### WHAT YOU NEED TO DO
Could you print all the entries exactly?

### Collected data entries
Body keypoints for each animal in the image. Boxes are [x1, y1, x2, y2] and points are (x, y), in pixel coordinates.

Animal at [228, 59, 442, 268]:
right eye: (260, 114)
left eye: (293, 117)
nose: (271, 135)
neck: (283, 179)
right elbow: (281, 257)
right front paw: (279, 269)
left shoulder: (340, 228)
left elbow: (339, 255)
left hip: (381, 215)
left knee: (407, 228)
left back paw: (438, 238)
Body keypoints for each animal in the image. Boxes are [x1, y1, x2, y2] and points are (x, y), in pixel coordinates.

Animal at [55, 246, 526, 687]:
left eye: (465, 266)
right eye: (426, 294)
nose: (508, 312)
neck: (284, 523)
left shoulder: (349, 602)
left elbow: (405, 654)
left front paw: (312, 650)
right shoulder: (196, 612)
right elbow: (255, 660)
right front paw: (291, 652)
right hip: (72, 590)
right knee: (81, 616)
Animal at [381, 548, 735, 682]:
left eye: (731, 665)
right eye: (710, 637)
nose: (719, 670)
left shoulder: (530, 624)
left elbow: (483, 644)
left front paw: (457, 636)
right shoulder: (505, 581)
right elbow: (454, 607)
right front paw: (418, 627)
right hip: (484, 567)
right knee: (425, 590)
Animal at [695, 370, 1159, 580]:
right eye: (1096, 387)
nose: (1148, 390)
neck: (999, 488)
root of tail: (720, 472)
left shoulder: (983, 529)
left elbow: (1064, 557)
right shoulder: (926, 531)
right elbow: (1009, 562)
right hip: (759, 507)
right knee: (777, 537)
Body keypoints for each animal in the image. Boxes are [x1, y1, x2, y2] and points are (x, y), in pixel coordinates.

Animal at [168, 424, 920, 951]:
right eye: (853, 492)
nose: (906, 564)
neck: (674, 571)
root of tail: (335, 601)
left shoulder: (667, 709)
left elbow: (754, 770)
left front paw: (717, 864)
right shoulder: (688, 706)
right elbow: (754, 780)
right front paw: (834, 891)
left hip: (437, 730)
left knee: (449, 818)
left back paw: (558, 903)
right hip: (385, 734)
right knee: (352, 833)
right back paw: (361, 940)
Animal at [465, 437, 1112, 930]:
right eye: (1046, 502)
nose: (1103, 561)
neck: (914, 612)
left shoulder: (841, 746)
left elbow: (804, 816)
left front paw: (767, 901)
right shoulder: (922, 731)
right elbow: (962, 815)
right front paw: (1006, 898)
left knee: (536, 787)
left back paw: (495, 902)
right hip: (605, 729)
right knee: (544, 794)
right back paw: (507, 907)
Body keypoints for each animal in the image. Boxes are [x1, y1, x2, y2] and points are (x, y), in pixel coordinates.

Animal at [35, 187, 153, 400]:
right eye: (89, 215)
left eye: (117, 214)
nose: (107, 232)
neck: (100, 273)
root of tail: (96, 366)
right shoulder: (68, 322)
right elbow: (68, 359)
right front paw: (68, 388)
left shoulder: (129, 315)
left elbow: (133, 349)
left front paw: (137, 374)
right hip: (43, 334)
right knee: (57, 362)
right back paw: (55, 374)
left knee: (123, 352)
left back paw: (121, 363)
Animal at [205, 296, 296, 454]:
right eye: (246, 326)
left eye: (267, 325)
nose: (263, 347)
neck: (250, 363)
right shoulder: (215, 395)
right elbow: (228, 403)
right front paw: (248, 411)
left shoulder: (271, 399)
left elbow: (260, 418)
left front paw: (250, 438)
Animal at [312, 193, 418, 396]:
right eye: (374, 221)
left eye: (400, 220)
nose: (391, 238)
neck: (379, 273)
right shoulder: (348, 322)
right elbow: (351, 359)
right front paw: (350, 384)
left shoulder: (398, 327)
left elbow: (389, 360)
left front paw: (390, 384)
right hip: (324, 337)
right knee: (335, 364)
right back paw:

### TASK RESULT
Body keypoints for each animal in the image. Boxes are [x1, y1, x2, y2] and points are (x, y), in pixel coordinates.

Animal at [228, 59, 442, 268]:
right eye: (260, 114)
left eye: (293, 117)
nose: (271, 135)
neck: (283, 179)
right elbow: (281, 257)
right front paw: (279, 269)
left shoulder: (340, 228)
left elbow: (339, 255)
left hip: (381, 215)
left knee: (407, 228)
left back paw: (438, 238)
Body keypoints for each animal in the image. Boxes are [x1, y1, x2, y2] and points are (x, y), in pixel coordinates.

Animal at [55, 246, 526, 687]:
left eye: (465, 266)
right eye: (426, 294)
nose: (508, 312)
neck: (284, 523)
left shoulder: (349, 602)
left elbow: (405, 654)
left front paw: (312, 650)
right shoulder: (196, 612)
right elbow: (255, 660)
right front paw: (291, 652)
right hip: (72, 590)
right knee: (81, 616)
Animal at [381, 548, 735, 682]:
left eye: (731, 665)
right eye: (710, 637)
nose: (719, 670)
left shoulder: (530, 624)
left elbow: (483, 644)
left front paw: (457, 636)
right shoulder: (505, 581)
right elbow: (454, 607)
right front paw: (418, 627)
right hip: (484, 567)
right knee: (425, 590)
Animal at [695, 370, 1159, 580]:
right eye: (1096, 387)
nose: (1148, 390)
neck: (999, 488)
root of tail: (720, 472)
left shoulder: (983, 529)
left elbow: (1064, 557)
right shoulder: (926, 531)
right elbow: (1009, 562)
right hip: (759, 507)
right knee: (777, 537)
Body keypoints for each animal in the image. Boxes are [x1, y1, x2, y2] and points are (x, y), in pixel coordinates.

Animal at [168, 424, 920, 951]:
right eye: (853, 492)
nose: (906, 564)
neck: (674, 571)
root of tail: (335, 601)
left shoulder: (667, 709)
left elbow: (754, 770)
left front paw: (717, 864)
right shoulder: (688, 706)
right elbow: (754, 780)
right front paw: (834, 891)
left hip: (437, 730)
left knee: (449, 818)
left back paw: (558, 903)
right hip: (385, 734)
right knee: (352, 833)
right back paw: (361, 940)
Animal at [465, 437, 1112, 930]:
right eye: (1046, 502)
nose: (1103, 561)
neck: (914, 612)
left shoulder: (841, 746)
left elbow: (804, 816)
left front paw: (767, 901)
right shoulder: (922, 731)
right elbow: (962, 815)
right front paw: (1006, 898)
left knee: (536, 787)
left back paw: (495, 902)
right hip: (605, 729)
right knee: (544, 794)
right back paw: (507, 907)
Body keypoints for each animal in the image. Boxes are [x1, y1, x2, y2] and points are (x, y), in pixel coordinates.

Animal at [35, 187, 153, 400]:
right eye: (89, 215)
left eye: (117, 214)
nose: (107, 232)
neck: (100, 273)
root of tail: (96, 366)
right shoulder: (68, 322)
right elbow: (68, 359)
right front paw: (68, 388)
left shoulder: (129, 315)
left elbow: (133, 349)
left front paw: (137, 374)
right hip: (43, 334)
right knee: (57, 362)
right back paw: (55, 374)
left knee: (123, 352)
left back paw: (121, 363)
Animal at [205, 296, 296, 454]:
right eye: (246, 326)
left eye: (267, 325)
nose: (263, 347)
neck: (250, 363)
right shoulder: (215, 395)
right elbow: (228, 403)
right front paw: (248, 411)
left shoulder: (271, 399)
left elbow: (260, 418)
left front paw: (250, 438)
Animal at [312, 193, 418, 396]:
right eye: (374, 221)
left eye: (400, 220)
nose: (391, 238)
neck: (379, 273)
right shoulder: (348, 322)
right elbow: (351, 359)
right front paw: (350, 384)
left shoulder: (398, 327)
left elbow: (389, 360)
left front paw: (390, 384)
right hip: (324, 337)
right knee: (335, 364)
right back paw:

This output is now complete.